Rana Raouda présentant son livre d’artistes dans son atelier. (Michel Sayegh)
Sur la grande table de travail, les livres sont posés. C'est avec beaucoup de délicatesse, presque religieusement, qu'il faudra les feuilleter, les effleurer et y pénétrer.
Comment a commencé cette aventure à deux et même à trois ? s'interroge-t-on. Rana Raouda, qui, malgré ses voyages et ses pérégrinations, a constamment le Liban au cœur, raconte : « Il y a quatre ans, je m'établissais à Annecy et je rencontrais le poète Michel Dunand qui y anime, avec ferveur, la "Maison de la poésie". Étant venu au Liban, il avait écrit certains poèmes sur le pays. Il me propose alors de faire ce livre d'artistes à deux. Ce qui m'a séduit dans ce projet, c'est de travailler sans règles ni contraintes, poursuit-elle.
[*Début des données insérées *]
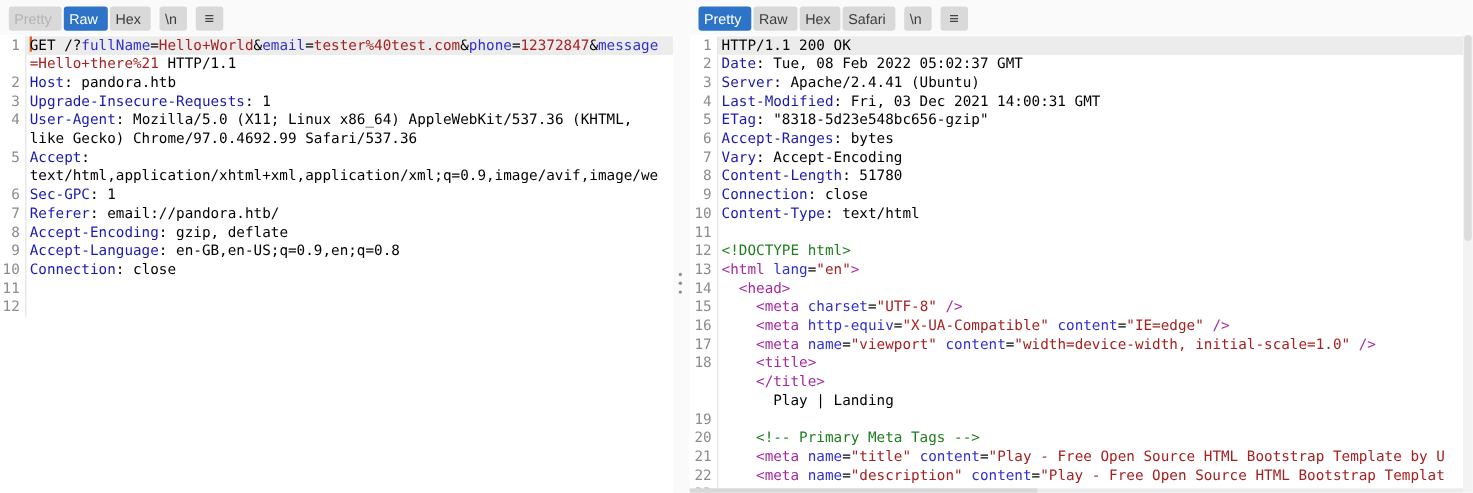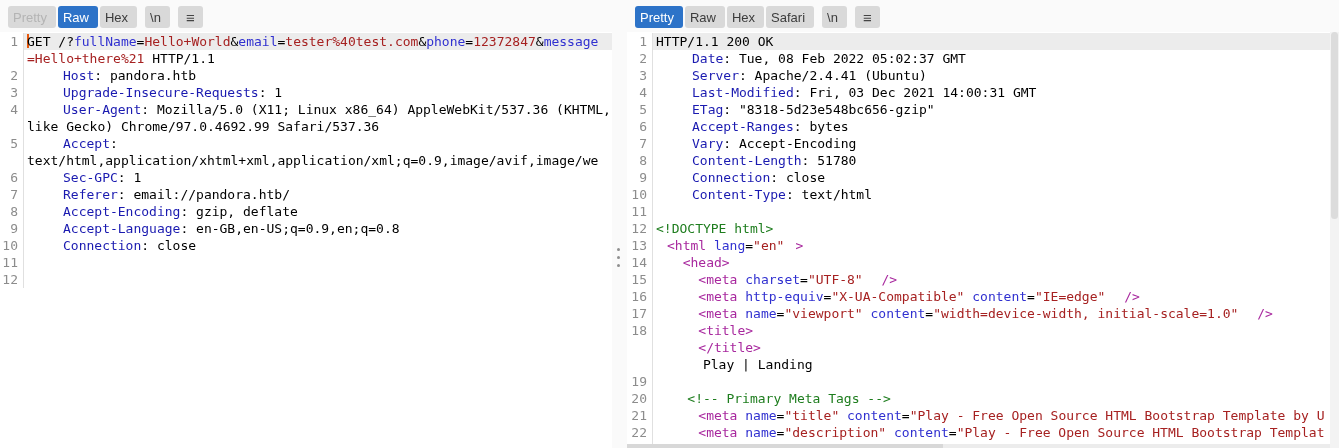--- a/index.html
+++ b/index.html
@@ -46,22 +46,22 @@
   .panel-left  .gutter { width:24px; }
   .panel-right .gutter { width:26px; }
   .row-text { flex:1 1 auto; padding-left:3px; overflow:hidden; }
   .code-row.hl .row-text { background:#ececec; }
   .caret { display:inline-block; width:2px; height:14px; margin-right:-2px; vertical-align:-2px; background:#e8590c; }
 
   
   .c-plain { color:#000000; }
   .c-pname { color:#3030d0; }
   .c-pval  { color:#a62121; }
-  .c-hname { color:#1a1ab0;margin-left:36px; }
-  .c-tag   { color:#a8289e;margin-left:11px; }
+  .c-hname { color:#1a1ab0; }
+  .c-tag   { color:#a8289e; }
   .c-attr  { color:#3030d0; }
   .c-str   { color:#a62121; }
   .c-com   { color:#1e7d1e; }
 
   
   .v-scrollbar {
     position:absolute; right:0; top:32px; bottom:0; width:9px;
     background:#f3f3f3;
   }
   .v-scrollbar .thumb { position:absolute; top:0; left:1px; width:7px; height:45%; border-radius:4px; background:#dcdcdc; }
La seule exigence de ma part était le support. Il me fallait un papier fait main. » Une texture qui a une histoire et une mémoire collective.
C'est après de multiples recherches que l'artiste-peintre tombe sur l'adresse d'un artisan papetier belge, Pascal Jeanjean. « Cette première étape franchie, souligne Raouda, il fallait se mettre à l'œuvre. »
Des mots et des couleurs
De cette belle expérience à deux vont naître deux recueils de poésies écrits par Dunand, avec une peinture réalisée par Raouda pour chaque texte, dissimulée sous papier intercalaire transparent. Le premier recueil s'intitule Libans (car, pour ce poète sensible, il n'y a pas un seul pays du Cèdre, mais plusieurs en un) et l'autre Météores. Libans comporte cinq poèmes et six peintures, tandis que Météores - hommage à des poètes disparus trop tôt comme Baudelaire, Pavese, Saint-Exupéry et Gibran Khalil Gibran - comprend douze textes et treize peintures. Ces recueils sont-ils un préambule à une large exposition à Annecy ou à une autre série ?
« Sur ce format carré et à travers l'opacité et la translucidité qui s'interposent, se mélangent et se superposent, la vie n'est pas un seul plan, dit Rana Raouda, mais des bagages et des étapes. Et si ce travail s'est accompli maintenant, c'est que moi-même j'y étais préparée. » D'autres pourront certainement suivre.
« Entre à ton tour, prends possession de la montagne, entre en toi », écrit le poète. Plus loin encore : « Se faire oreille, œil, peau, fleur et fruit. Lire avec le corps. On lit ainsi dans la langue originelle. On reçoit alors l'esprit. »
L'âme du poète, cette âme d'enfant, a aujourd'hui une alliée, la couleur, une couleur apprivoisée que Rana Raouda s'est faite sienne et qui décline en plusieurs teintes, mais sous une seule forme, celle de l'amour.
« Cet amour et cette beauté qui nous ont été interdits durant la guerre et auxquels je m'accrochais, dit l'artiste, je les ai propulsés en un seul jet sur papier et les ai mariés à la poésie épurée de Dunand. »
Mots et couleurs deviennent ainsi des fenêtres de l'âme par où la lumière pénètre en abondance.